Please explain, using the Jeep plow thread below, why festerw thinks a used Meyer Two-Meter can be had fairly cheaply.

Segment Start: Exercise passage

# Good for a Jeep??



## mossgrew (Sep 21, 2004)

Looking for some advices/recomendations for a plow for 2004 wrangler.
Had Fisher on old chevy 77 pkup but both have passed on 750' drive gravel up a grade 
Looking at the homesteader???? and a Meyer/diamond
Any thoughts or advice
T


----------



## cjc810 (Sep 5, 2003)

Take a look at the Blizzard 680lt 350 lbs all steel blade and cutting edge.

looks great on the Jeep!!!!


----------



## festerw (Sep 25, 2003)

You should be able to pick up a used Meyer Two-Meter for fairly cheap, I bought mine last fall for $1000 and it came with two moldboards, two truckmounts and a boxful of spare parts.


----------



## PLOWMAN45 (Jul 2, 2003)

yeah a meyer 6.5 or the tmp poly 7.0


----------



## mossgrew (Sep 21, 2004)

I will keep listening looked at meyer tmp this morning worried about it tipping?? cannot find a blizzard dealer anywhere close by.

Segment End: Exercise passage
Segment Start: Provided information

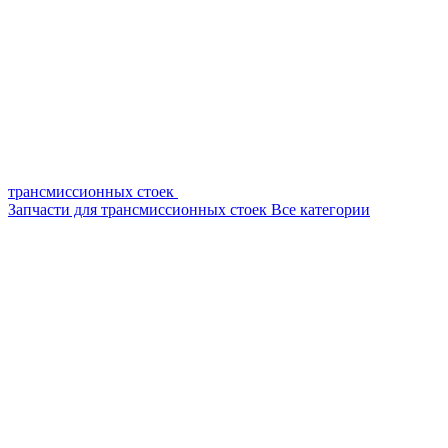
трансмиссионных стоек
Запчасти для трансмиссионных стоек
Все категории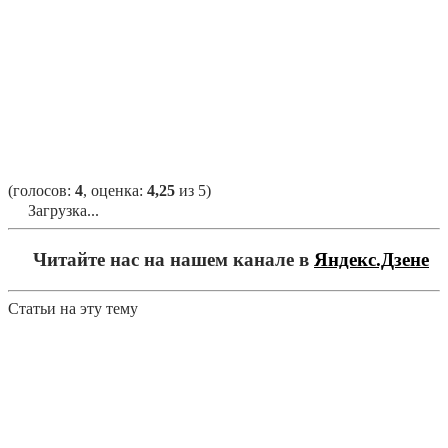
(голосов:
4
, оценка:
4,25
из 5)
Загрузка...
Читайте нас на нашем канале в
Яндекс.Дзене
Статьи на эту тему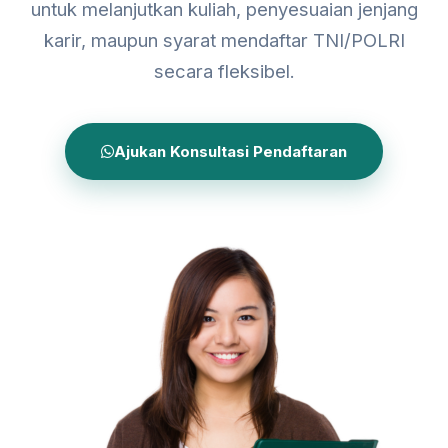
untuk melanjutkan kuliah, penyesuaian jenjang
karir, maupun syarat mendaftar TNI/POLRI
secara fleksibel.
Ajukan Konsultasi Pendaftaran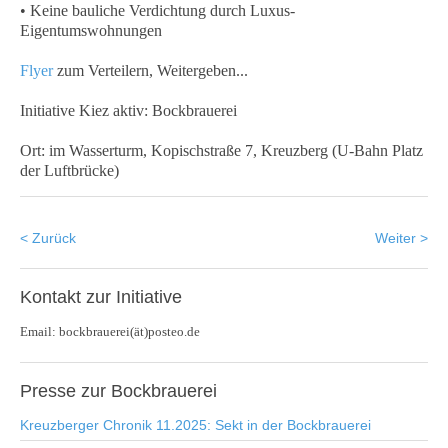
• Keine bauliche Verdichtung durch Luxus-
Eigentumswohnungen
Flyer
zum Verteilern, Weitergeben...
Initiative Kiez aktiv: Bockbrauerei
Ort: im Wasserturm, Kopischstraße 7, Kreuzberg (U-Bahn Platz
der Luftbrücke)
< Zurück
Weiter >
Kontakt
zur Initiative
Email: bockbrauerei(ät)posteo.de
Presse
zur Bockbrauerei
Kreuzberger Chronik 11.2025: Sekt in der Bockbrauerei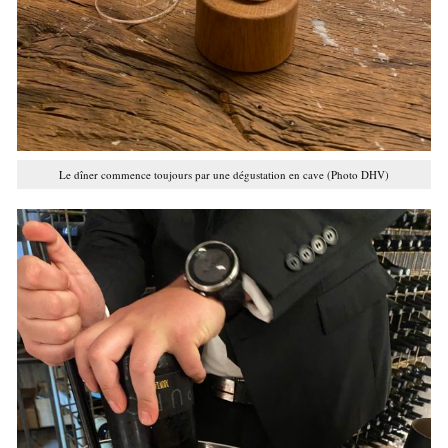
Le dîner commence toujours par une dégustation en cave (Photo DHV)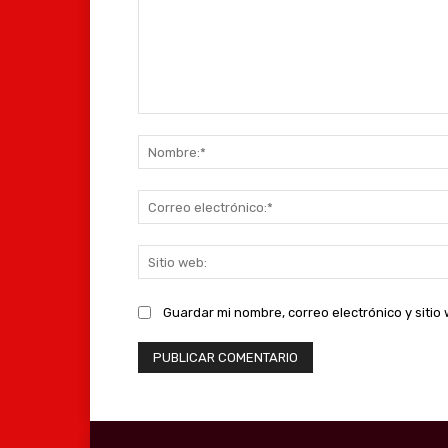
Comentario:
Guardar mi nombre, correo electrónico y siti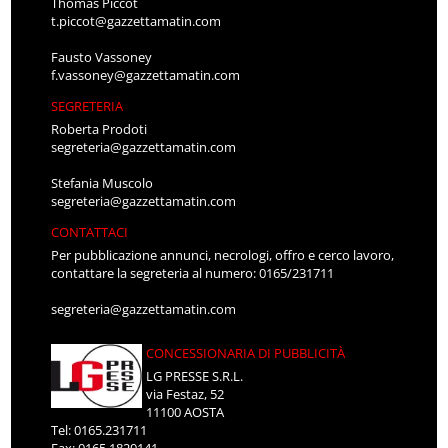
Thomas Piccot
t.piccot@gazzettamatin.com
Fausto Vassoney
f.vassoney@gazzettamatin.com
SEGRETERIA
Roberta Prodoti
segreteria@gazzettamatin.com
Stefania Muscolo
segreteria@gazzettamatin.com
CONTATTACI
Per pubblicazione annunci, necrologi, offro e cerco lavoro,
contattare la segreteria al numero: 0165/231711
segreteria@gazzettamatin.com
CONCESSIONARIA DI PUBBLICITÀ
LG PRESSE S.R.L.
via Festaz, 52
11100 AOSTA
Tel: 0165.231711
Fax: 0165.1820141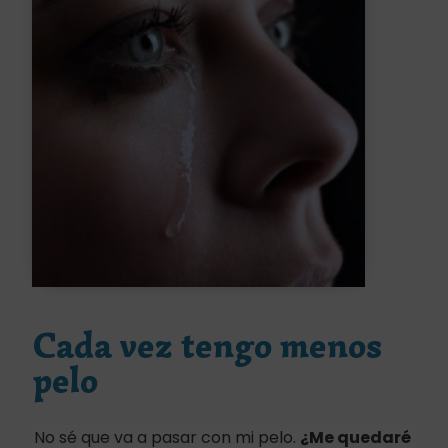
Cada vez tengo menos
pelo
No sé que va a pasar con mi pelo.
¿Me quedaré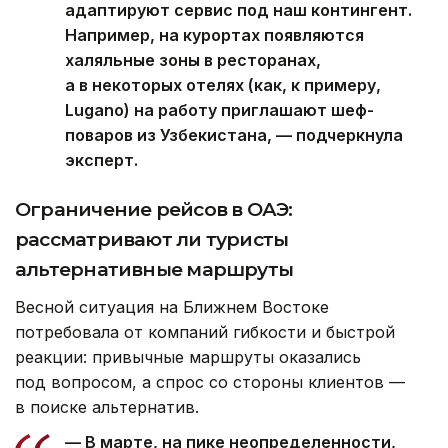
адаптируют сервис под наш контингент.
Например, на курортах появляются
халяльные зоны в ресторанах,
а в некоторых отелях (как, к примеру,
Lugano) на работу приглашают шеф-
поваров из Узбекистана, — подчеркнула
эксперт.
Ограничение рейсов в ОАЭ:
рассматривают ли туристы
альтернативные маршруты
Весной ситуация на Ближнем Востоке
потребовала от компаний гибкости и быстрой
реакции: привычные маршруты оказались
под вопросом, а спрос со стороны клиентов —
в поиске альтернатив.
— В марте, на пике неопределенности,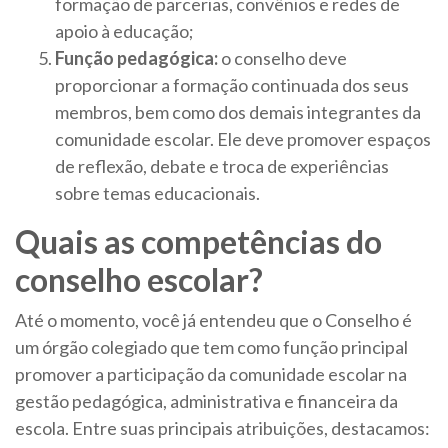
formação de parcerias, convênios e redes de
apoio à educação;
Função pedagógica:
o conselho deve
proporcionar a formação continuada dos seus
membros, bem como dos demais integrantes da
comunidade escolar. Ele deve promover espaços
de reflexão, debate e troca de experiências
sobre temas educacionais.
Quais as competências do
conselho escolar?
Até o momento, você já entendeu que o Conselho é
um órgão colegiado que tem como função principal
promover a participação da comunidade escolar na
gestão pedagógica, administrativa e financeira da
escola. Entre suas principais atribuições, destacamos: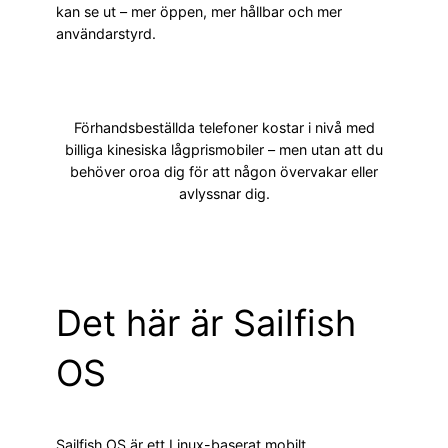
kan se ut – mer öppen, mer hållbar och mer
användarstyrd.
Förhandsbeställda telefoner kostar i nivå med
billiga kinesiska lågprismobiler – men utan att du
behöver oroa dig för att någon övervakar eller
avlyssnar dig.
Det här är Sailfish
OS
Sailfish OS är ett Linux-baserat mobilt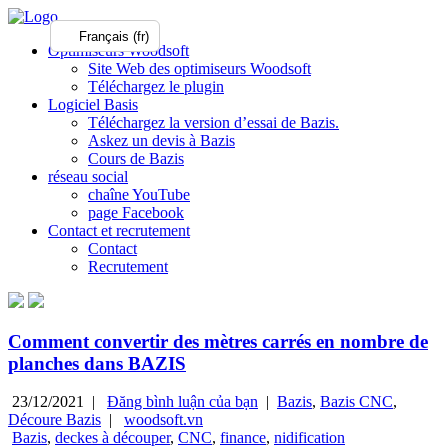
Français (fr)
Optimiseurs Woodsoft
Site Web des optimiseurs Woodsoft
Téléchargez le plugin
Logiciel Basis
Téléchargez la version d’essai de Bazis.
Askez un devis à Bazis
Cours de Bazis
réseau social
chaîne YouTube
page Facebook
Contact et recrutement
Contact
Recrutement
Comment convertir des mètres carrés en nombre de
planches dans BAZIS
23/12/2021 |
Đăng bình luận của bạn
|
Bazis
,
Bazis CNC
,
Découre Bazis
|
woodsoft.vn
Bazis
,
deckes à découper
,
CNC
,
finance
,
nidification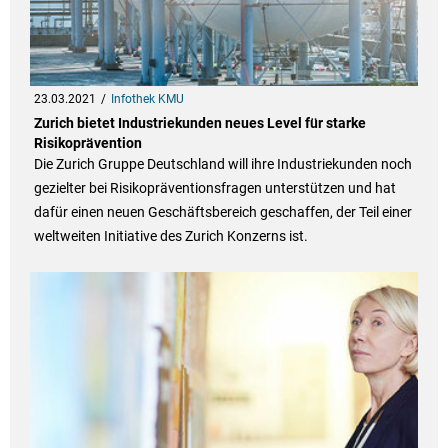
23.03.2021
Infothek KMU
Zurich bietet Industriekunden neues Level für starke
Risikoprävention
Die Zurich Gruppe Deutschland will ihre Industriekunden noch
gezielter bei Risikopräventionsfragen unterstützen und hat
dafür einen neuen Geschäftsbereich geschaffen, der Teil einer
weltweiten Initiative des Zurich Konzerns ist.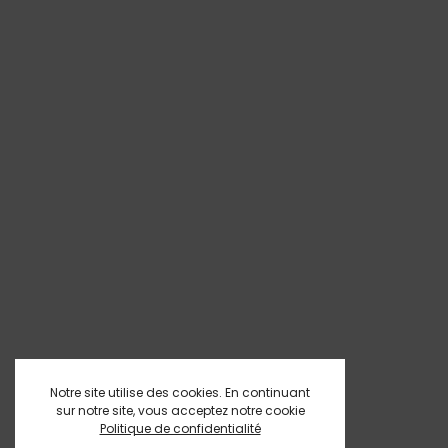
Notre site utilise des cookies. En continuant
sur notre site, vous acceptez notre cookie
Politique de confidentialité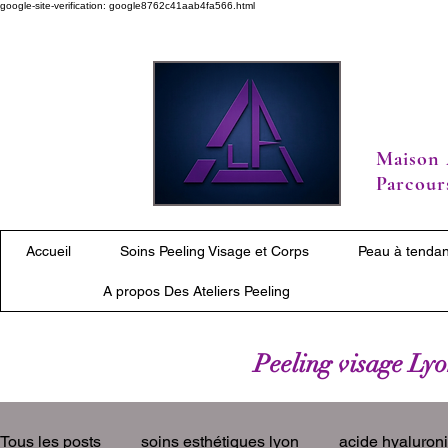
google-site-verification: google8762c41aab4fa566.html
Maison 
Parcours
Accueil
Soins Peeling Visage et Corps
Peau à tendan
A propos Des Ateliers Peeling
Peeling visage Lyon
Tous les posts
soins esthétiques lyon
acide hyaluron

Segment End: Provided information

**Solution to this exercise**
festerw bought one last fall for $1000. That price included two moldboards, two truckmounts, and a box of spare parts.